I wrote "your brain can wind up settling on either of [the two generative models]", not both at once.
I wrote "your brain can wind up settling on either of [the two generative models]", not both at once.
Ah that makes sense. So the picture I should have is: whatever local algorithm oscillates between multiple local MAP solutions over time that correspond to qualitatively different high-level information (e.g., clockwise vs counterclockwise). Concretely, something like the metastable states of a Hopfield network, or the update steps of predictive coding (literally gradient update to find MAP solution for perception!!) oscillating between multiple local minima?
This is fantastic! I've tried reasoning along these directions, but never made any progress.
A couple comments/questions:
Why "veridical" instead of simply "accurate"? To me, the accuracy of a map is how well it corresponds to the territory it's trying to map. I've been replacing "veridical" with "accurate" while reading, and it's seemed appropriate everywhere.
Do you see the Spinning Dancer going clockwise? Sorry, that’s not a veridical model of the real-world thing you’re looking at. [...] after all, nothing in the real world of atoms is rotating in 3D.
I think you're being unfair to our intuitive models here.
The GIF isn't rotating, but the 3D model that produced the GIF was rotating, and that's the thing our intuitive models are modeling. So exactly one of [spinning clockwise] and [spinning counterclockwise] is veridical, depending on whether the graphic artist had the dancer rotating clockwise or counterclockwise before turning her into a silhouette. (Though whether it happens to be veridical is entirely coincidental, as the silhouette is identical to the one that would have been produced had the dancer been spinning in the opposite direction.)
If you look at the photograph of Abe Lincoln from Feb 27, 1860, you see a 3D scene with a person in it. This is veridical! There was an actual room with an actual person in it, who dressed that way and touched that book. The map's territory is 164 years older than the map, but so what.
(My favorite example of an intuitive model being wildly incorrect is Feynman's story of learning to identify kinds of galaxies from images on slides. He asks his mentor "what kind of galaxy is this one, I can't identify it", and his mentor says it's a smudge on the slide.)
Accurate might have been fine too. I like “veridical” mildly better for a few reasons, more about pedagogy than anything else.
One reason is that “accurate” has a strong positive-valence connotation (i.e., “accuracy is good, inaccuracy is bad”), which is distracting, since I’m trying to describe things independently of whether they’re good or bad. I would rather find a term with a strictly neutral vibe. “Veridical”, being a less familiar term, is closer to that. But alas, I notice from your comment that it still has some positive connotation. (Note how you said “being unfair”, suggesting a frame where I said the intuition was non-veridical = bad, and you’re “defending” that intuition by saying no it’s actually veridical = good.) Oh well. It’s still a step in the right direction, I think.
Another reason is I’m trying hard to push for a two-argument usage (“X is or is not a veridical model of Y“), rather than a one-argument usage (“X is or is not veridical”). I wasn’t perfect about that. But again, I think “accurate” makes that problem somewhat worse. “Accurate” has a familiar connotation that the one-argument usage is fine because of course everybody knows what is the territory corresponding to the map. “Veridical” is more of a clean slate in which I can push people towards the two-argument usage.

————

_Problems_
#1 In the discussion of veridical models, what did Feynman's mentor say the galaxy he couldn't identify actually was?
#2 Extend the discussion of veridical models, picking up after its final sentence.
The listing is separate material with no connection to the discussion of veridical models.

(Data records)

————

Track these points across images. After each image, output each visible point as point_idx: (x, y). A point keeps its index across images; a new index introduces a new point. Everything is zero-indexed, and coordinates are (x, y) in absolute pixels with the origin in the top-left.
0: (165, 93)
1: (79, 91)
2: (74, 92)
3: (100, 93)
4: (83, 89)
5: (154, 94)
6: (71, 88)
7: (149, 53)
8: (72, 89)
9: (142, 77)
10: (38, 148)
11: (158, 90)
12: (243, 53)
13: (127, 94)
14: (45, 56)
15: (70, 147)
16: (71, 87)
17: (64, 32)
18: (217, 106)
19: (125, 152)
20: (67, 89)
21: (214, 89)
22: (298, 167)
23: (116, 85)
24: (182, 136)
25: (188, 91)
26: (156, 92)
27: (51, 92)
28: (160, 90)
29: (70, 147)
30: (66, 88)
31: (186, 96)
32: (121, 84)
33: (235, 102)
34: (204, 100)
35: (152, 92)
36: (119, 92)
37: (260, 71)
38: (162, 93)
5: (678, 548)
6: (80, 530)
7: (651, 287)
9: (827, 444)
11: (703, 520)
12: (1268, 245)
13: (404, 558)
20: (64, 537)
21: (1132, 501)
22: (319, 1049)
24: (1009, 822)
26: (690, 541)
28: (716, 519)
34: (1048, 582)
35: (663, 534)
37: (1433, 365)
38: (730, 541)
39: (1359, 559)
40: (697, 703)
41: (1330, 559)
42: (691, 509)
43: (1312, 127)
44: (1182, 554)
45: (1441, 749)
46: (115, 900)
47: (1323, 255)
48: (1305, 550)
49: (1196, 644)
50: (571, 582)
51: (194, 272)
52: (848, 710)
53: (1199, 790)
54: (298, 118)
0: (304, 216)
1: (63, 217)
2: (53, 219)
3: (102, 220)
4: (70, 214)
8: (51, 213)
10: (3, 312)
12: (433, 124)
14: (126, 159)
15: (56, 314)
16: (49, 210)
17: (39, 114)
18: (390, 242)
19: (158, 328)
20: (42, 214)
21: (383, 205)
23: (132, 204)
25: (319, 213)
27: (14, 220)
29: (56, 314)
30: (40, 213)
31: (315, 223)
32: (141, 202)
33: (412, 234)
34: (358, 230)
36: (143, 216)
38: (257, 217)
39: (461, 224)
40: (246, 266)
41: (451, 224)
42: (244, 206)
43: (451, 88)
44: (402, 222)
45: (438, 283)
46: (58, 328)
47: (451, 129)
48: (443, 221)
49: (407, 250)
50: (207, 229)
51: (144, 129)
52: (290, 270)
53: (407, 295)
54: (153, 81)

————

_Solved problems_
#1 A smudge on the slide.

#2
Another thing: if someone has an experience that there’s a spirit talking to them, I would say “their conception of the spirit is not a veridical model of anything in the real world”. If I said “their conception of the spirit is not an accurate model of anything in the real world”, that seems kinda misleading, it’s not just a matter of less accurate versus more accurate, it’s stronger than that.
The GIF isn't rotating, but the 3D model that produced the GIF was rotating, and that's the thing our intuitive models are modeling. So exactly one of [spinning clockwise] and [spinning counterclockwise] is veridical, depending on whether the graphic artist had the dancer rotating clockwise or counterclockwise before turning her into a silhouette.
It was made by a graphic artist. I’m not sure their exact technique, but it seems at least plausible to me that they never actually created a 3D model. Some people are just really good at art. I dunno. This seems like the kind of thing that shouldn’t matter though! :)
Anyway, I wrote “that’s not a veridical model of the real-world thing you’re looking at” to specifically preempt your complaint. Again see what I wrote just above, about two-argument versus one-argument usage :)
I like “veridical” mildly better for a few reasons, more about pedagogy than anything else.
That's a fine set of reasons! I'll continue to use "accurate" in my head, as I already fully feel that the accuracy of a map depends on which territory you're choosing for it to represent. (And a map can accurately represent multiple territories, as happens a lot with mathematical maps.)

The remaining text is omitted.